▶ [EXERCISE PASSAGE]:
A Carnot engine has a power of 500 W. It operates between heat reservoirs at $\mathbf{100}\mathbf{°}\mathbf{C}$ and $\mathbf{60}\mathbf{.}\mathbf{0}\mathbf{°}\mathbf{C}$Calculate (a) the rate of heat input and (b) the rate of exhaust heat output.

The power of the Carnot engine,P=500 W

The low temperature of the heat reservoir,${\mathrm{T}}_{\mathrm{I}}=60°\mathrm{C}=333\mathrm{K}$

The high temperature of the heat reservoir, ${\mathrm{T}}_{\mathrm{H}}=100°\mathrm{C}=373\mathrm{K}$,

By using the efficiency and temperature relation, we can calculate the total efficiency, and after that, by comparing the work per unit of heat, we can get the heat input from the work done, and we can find the rate of exhaust heat output.

Formulae:

The efficiency of the Carnot cycle,

$\mathrm{\epsilon }=\frac{\left({\mathrm{T}}_{\mathrm{H}}-{\mathrm{T}}_{\mathrm{L}}\right)}{{\mathrm{T}}_{\mathrm{H}}}=\frac{\left|\mathrm{W}\right|}{{\mathrm{Q}}_{\mathrm{H}}}$ (1)

The work is done per cycle using the first law of thermodynamics,

$\mathrm{W}={\mathrm{Q}}_{\mathrm{H}}-{\mathrm{Q}}_{\mathrm{L}}$ (2)

▶ [MATERIAL PROVIDED]:
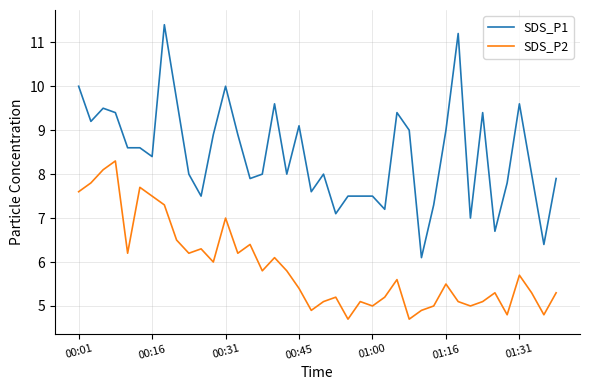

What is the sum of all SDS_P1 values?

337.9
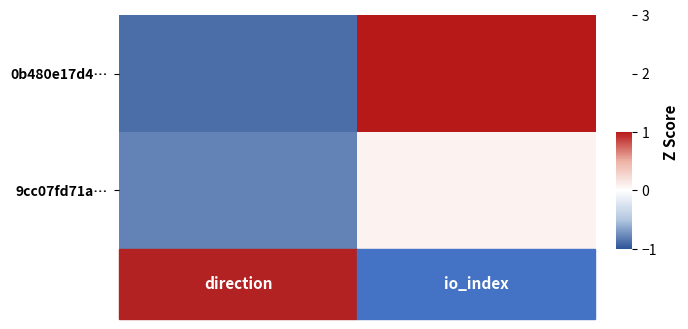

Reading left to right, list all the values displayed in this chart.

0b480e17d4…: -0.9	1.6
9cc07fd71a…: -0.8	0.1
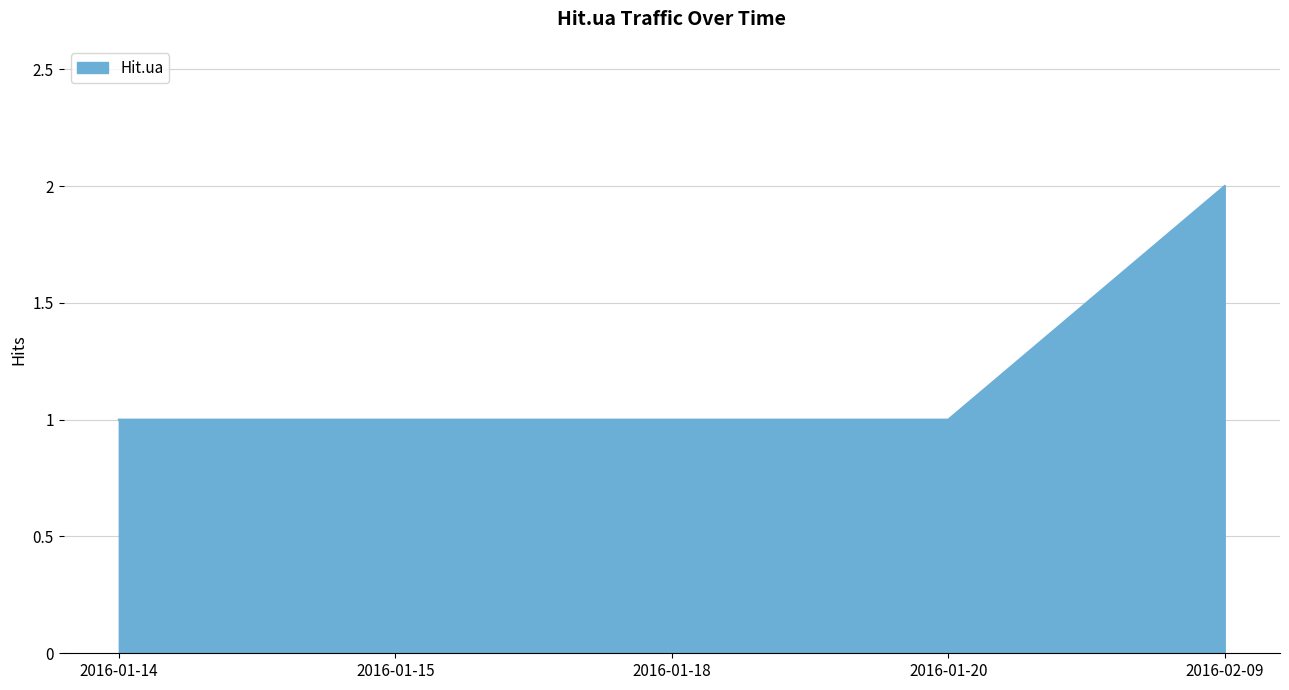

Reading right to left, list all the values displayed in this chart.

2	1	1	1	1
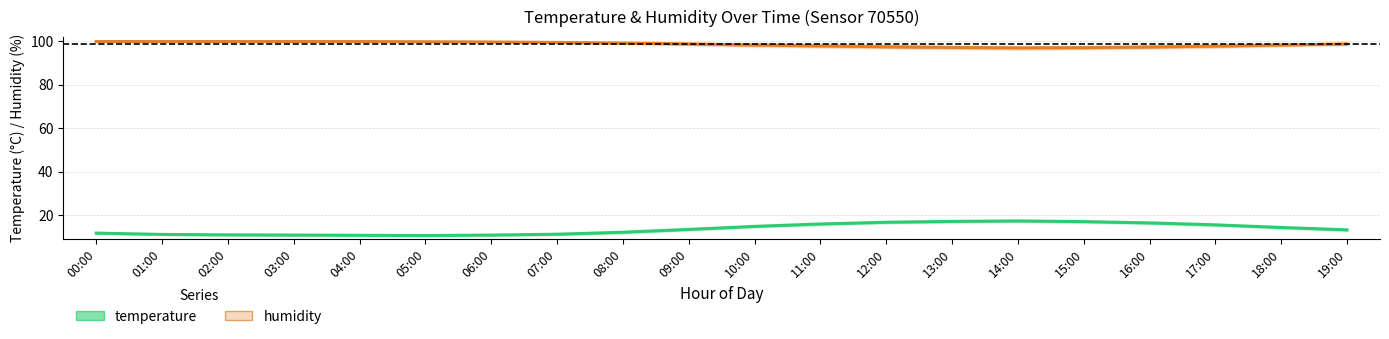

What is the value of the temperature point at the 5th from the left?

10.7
---
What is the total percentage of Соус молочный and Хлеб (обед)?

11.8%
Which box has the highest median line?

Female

▶ [INSTRUCTION A]: Extract everything in the Carnot engine problem from "A Carnot engine" down to "find the rate of exhaust heat output.", copying it word for word.
▶ [INSTRUCTION B]: According to the Carnot engine problem, how does the solution plan to find the rate of heat input and the rate of exhaust heat output? Answer in one to three sentences.
▶ [INSTRUCTION C]: In the Carnot engine problem, what is the temperature of the high-temperature heat reservoir in kelvin?
Rely on the text alone and not on the rows.

▶ [ANSWER AREA A]:
A Carnot engine has a power of 500 W. It operates between heat reservoirs at $\mathbf{100}\mathbf{°}\mathbf{C}$ and $\mathbf{60}\mathbf{.}\mathbf{0}\mathbf{°}\mathbf{C}$Calculate (a) the rate of heat input and (b) the rate of exhaust heat output.

The power of the Carnot engine,P=500 W

The low temperature of the heat reservoir,${\mathrm{T}}_{\mathrm{I}}=60°\mathrm{C}=333\mathrm{K}$

The high temperature of the heat reservoir, ${\mathrm{T}}_{\mathrm{H}}=100°\mathrm{C}=373\mathrm{K}$,

By using the efficiency and temperature relation, we can calculate the total efficiency, and after that, by comparing the work per unit of heat, we can get the heat input from the work done, and we can find the rate of exhaust heat output.

▶ [ANSWER AREA B]: It first uses the relation between efficiency and the reservoir temperatures to calculate the engine's efficiency. Since efficiency also equals the work per unit of heat input, the heat input can then be found from the work done, and from that the rate of exhaust heat output follows.

▶ [ANSWER AREA C]: 373 K